Friday 30 November 2012

NASA Cancels Nanosat Challenge

Ok, not terrorists precisely. Iran, actually.

A Cubesat launcher terrifies non-proliferation wonks who are afraid that a bunch of little commercial competitors would be sloppy controlling access to their blueprints, or worse, would just publish them online, thereby giving Iran detailed plans for upgraded rockets. We have to remember that the other name for an orbital launcher is an ICBM. If the parts truly can be had at Radio Shack, it's just a matter of the skill to design a way to assemble them, and to write some software to control what you've made. Shoestring development projects encourage shoestring organizations, who in turn are far more likely to open source designs these days than, say, the entrenched military-industrial complex.

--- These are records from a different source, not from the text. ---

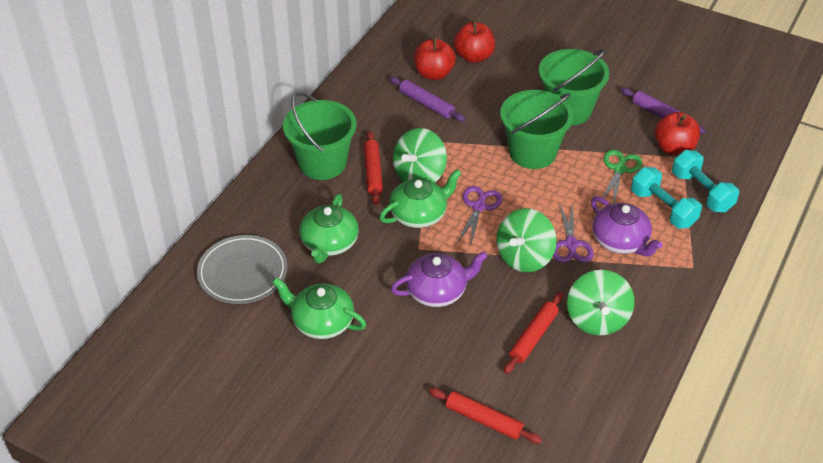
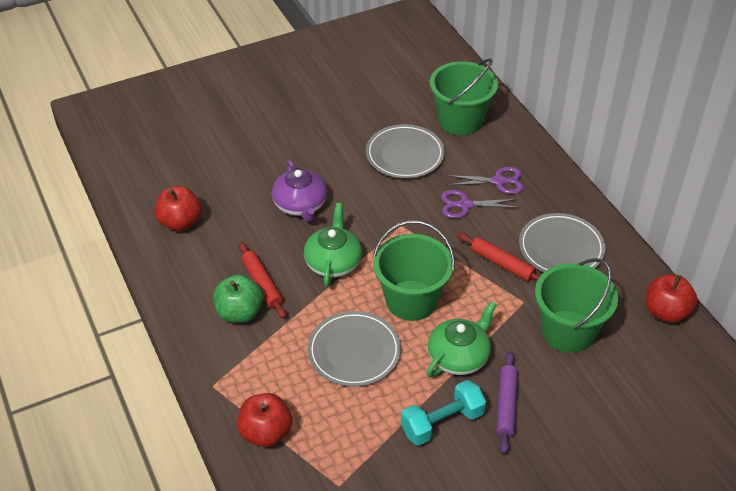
green apple: none = 0 -> [213,274,263,323] = 1
green scissors: [603,150,642,203] = 1 -> none = 0
green spinning top: [393,128,447,183] [496,208,557,272] [567,270,635,336] = 3 -> none = 0
green teapot: [272,277,366,339] [299,194,359,263] [379,169,462,228] = 3 -> [304,203,362,287] [427,301,497,377] = 2
grey plate: [197,235,288,304] = 1 -> [308,311,401,387] [366,124,445,179] [519,213,606,272] = 3
purple rolling pin: [389,76,466,122] [621,87,706,134] = 2 -> [496,351,518,454] = 1
purple teapot: [391,251,488,307] [591,196,663,257] = 2 -> [272,160,327,222] = 1
red rolling pin: [364,131,383,205] [429,388,542,444] [504,292,563,374] = 3 -> [239,242,286,319] [458,233,540,282] = 2
turquoise dumbbell: [631,167,702,228] [672,150,739,212] = 2 -> [401,380,486,446] = 1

Given Iran's continued and persistent efforts to prevent anybody from being educated in anything other than verses from a particular medieval book, having The Great Satan design and build the tool for The Next Big Attack (that we're all supposed to be frightened of) would appeal to the ayatollahs. (Of course the likely first target would be Israel, who would feel obliged to retaliate with their own nuclear arsenal, and the Middle East would be a whole lot quieter for a while afterwards. Craters don't complain about who is squatting on whose land.)

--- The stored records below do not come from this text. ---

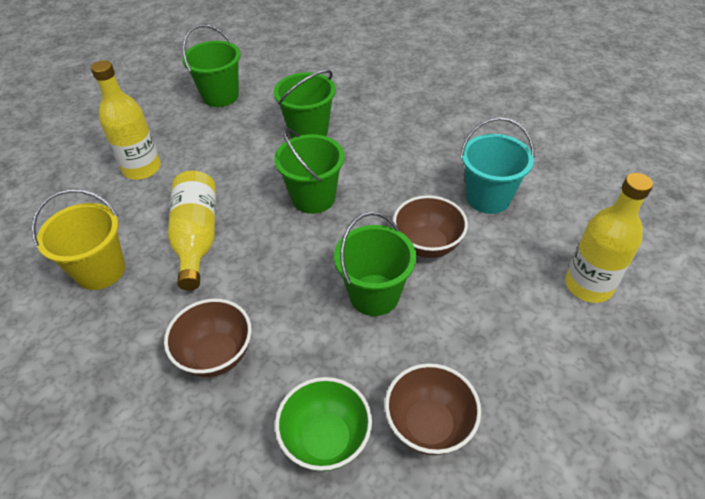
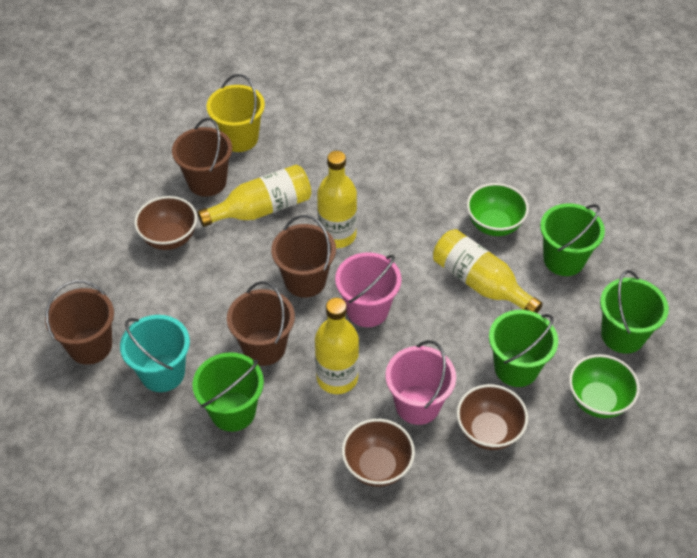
brown bucket: none = 0 -> [45,280,114,365] [172,118,232,197] [227,281,295,366] [271,215,336,298] = 4
green bowl: [275,377,372,471] = 1 -> [467,183,529,236] [569,354,640,418] = 2
pink bucket: none = 0 -> [335,252,401,327] [386,340,456,425] = 2
yellow bottle: [91,60,161,180] [168,170,216,291] [565,173,653,303] = 3 -> [197,165,311,227] [315,298,359,394] [317,151,357,248] [433,229,543,313] = 4

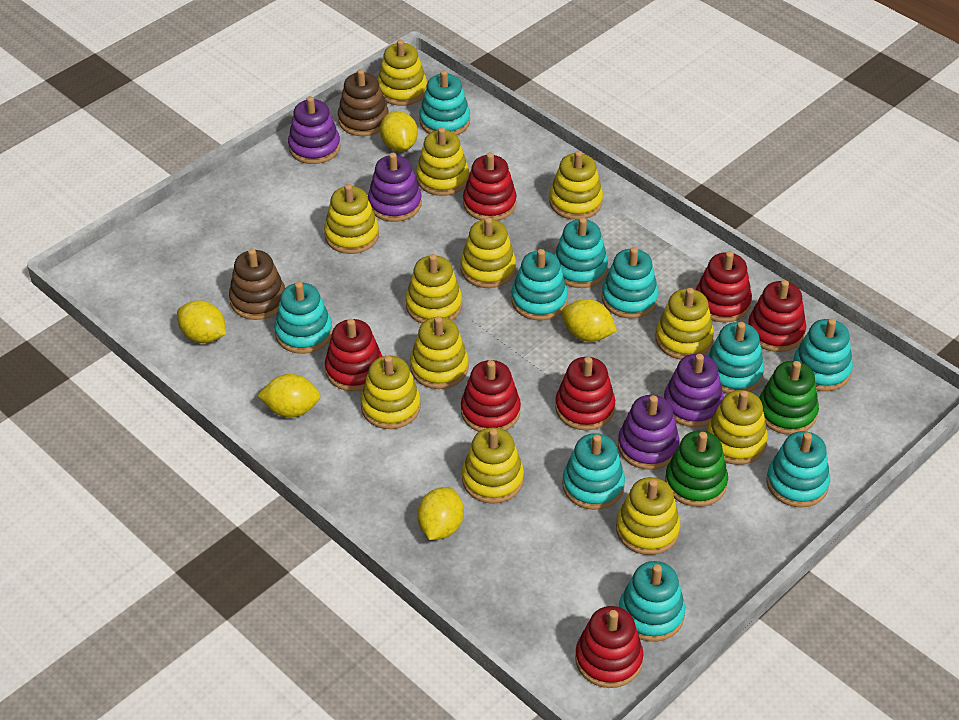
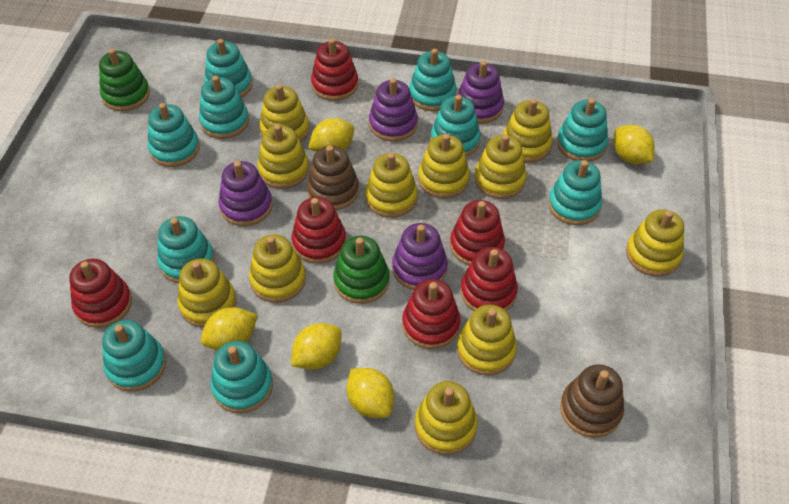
red stacking toy: [325,319,383,391] [461,360,521,432] [463,152,517,221] [555,357,615,431] [575,606,643,688] [696,251,752,323] [748,280,806,352] = 7 -> [69,259,132,328] [292,197,346,264] [311,39,358,101] [402,279,460,349] [450,200,505,266] [461,247,518,311] = 6
yellow stacking toy: [324,184,379,254] [361,356,421,429] [378,39,427,106] [406,254,462,324] [410,316,469,389] [416,127,469,196] [460,217,516,288] [462,427,524,504] [549,151,603,220] [616,477,680,555] [655,288,714,360] [707,390,768,465] = 12 -> [177,258,237,328] [249,234,306,303] [257,124,309,189] [260,84,309,143] [365,153,417,218] [415,381,478,455] [418,134,470,199] [457,305,517,376] [474,134,527,199] [503,99,553,163] [626,209,684,277] = 11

We also have to remember that SpaceX was supposed to fail. It was supposed to be impossible to engineer a heavy lift launch vehicle from scratch in less than a decade for less than half a billion dollars. We got ULA partisans posting on Slashdot for years telling us how SpaceX couldn't possibly succeed. Now that SpaceX has undeniably succeeded, with an order of magnitude or two less money than they were supposed to require, there's a very real possibility that a Cubesat launcher project could also succeed for yet more orders of magnitude less money. That brings the cost of an orbital launch vehicle down to practically backyard standards. (I hear suborbital is already a backyard project.) Admittedly with a relatively tiny payload, if it's only supposed to launch one Cubesat at a time, but still. Once you've got something that works, you build it a little bit bigger and you can launch something dangerous with it. And of course, it's already fairly dangerous kinetically all by itself.

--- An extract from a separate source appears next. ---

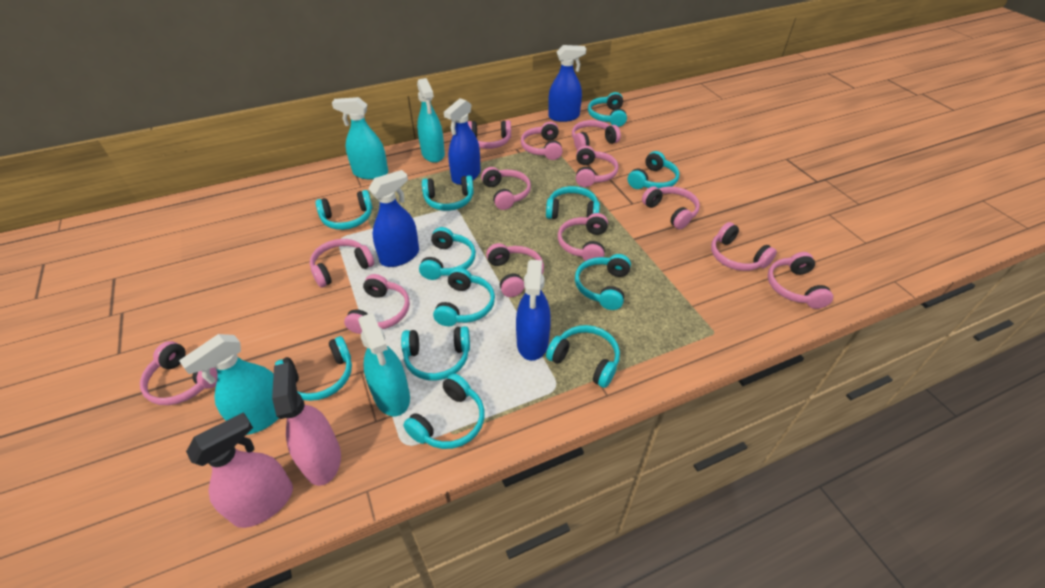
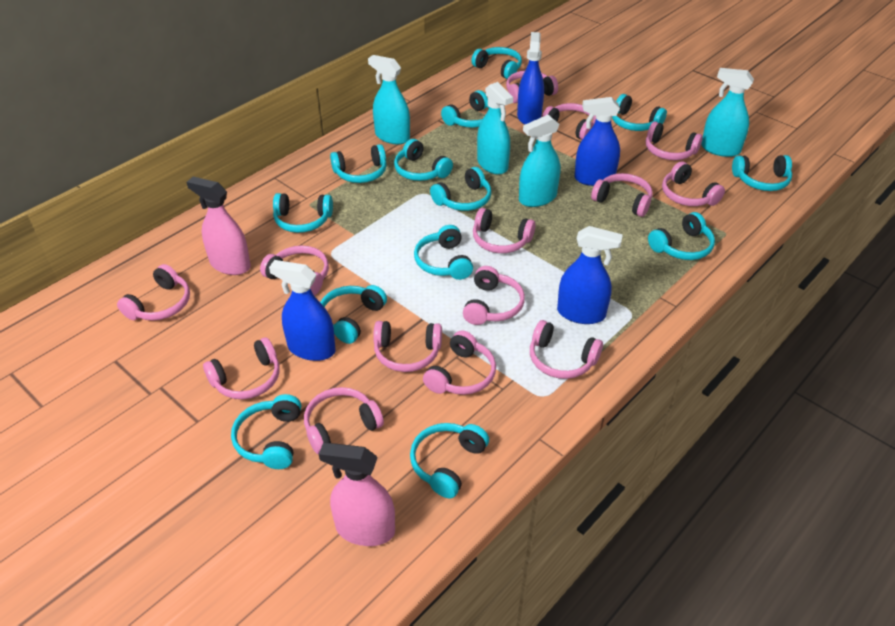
pink headphones: [140,341,218,405] [310,239,374,287] [344,274,410,334] [468,120,511,149] [481,167,531,210] [486,243,544,297] [521,121,563,160] [558,213,608,261] [572,120,621,150] [576,145,618,187] [642,186,700,229] [711,222,777,271] [767,252,833,309] = 13 -> [117,264,190,321] [203,337,280,399] [260,245,329,296] [304,387,384,454] [373,321,442,372] [423,330,496,395] [463,266,525,325] [473,208,536,253] [506,71,558,103] [530,320,603,379] [542,103,596,140] [591,173,653,217] [646,122,703,160] [662,161,725,206] = 14
turquoise headphones: [275,336,352,401] [316,190,372,230] [401,326,470,381] [403,374,485,449] [419,227,476,280] [422,175,474,211] [433,268,495,326] [546,186,600,219] [546,325,620,388] [575,254,631,310] [588,92,627,127] [628,151,679,189] = 12 -> [231,394,301,469] [273,193,333,233] [320,285,387,344] [330,144,387,183] [394,139,453,181] [410,423,489,498] [414,225,473,280] [430,167,491,211] [441,90,489,128] [471,47,522,79] [612,94,667,131] [648,212,715,260] [732,155,792,191] = 13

The CIA allegedly pursued a global space denial program for decades, and fear of the potential payloads is the reason why. Space is expensive because the only thing that works is missile technology, and that scares people. (And that also explains why NASA spent a lot of time pushing the space elevator Centennial Challenges that the last blog post linked in the summary is complaining about. Space elevators aren't missiles.)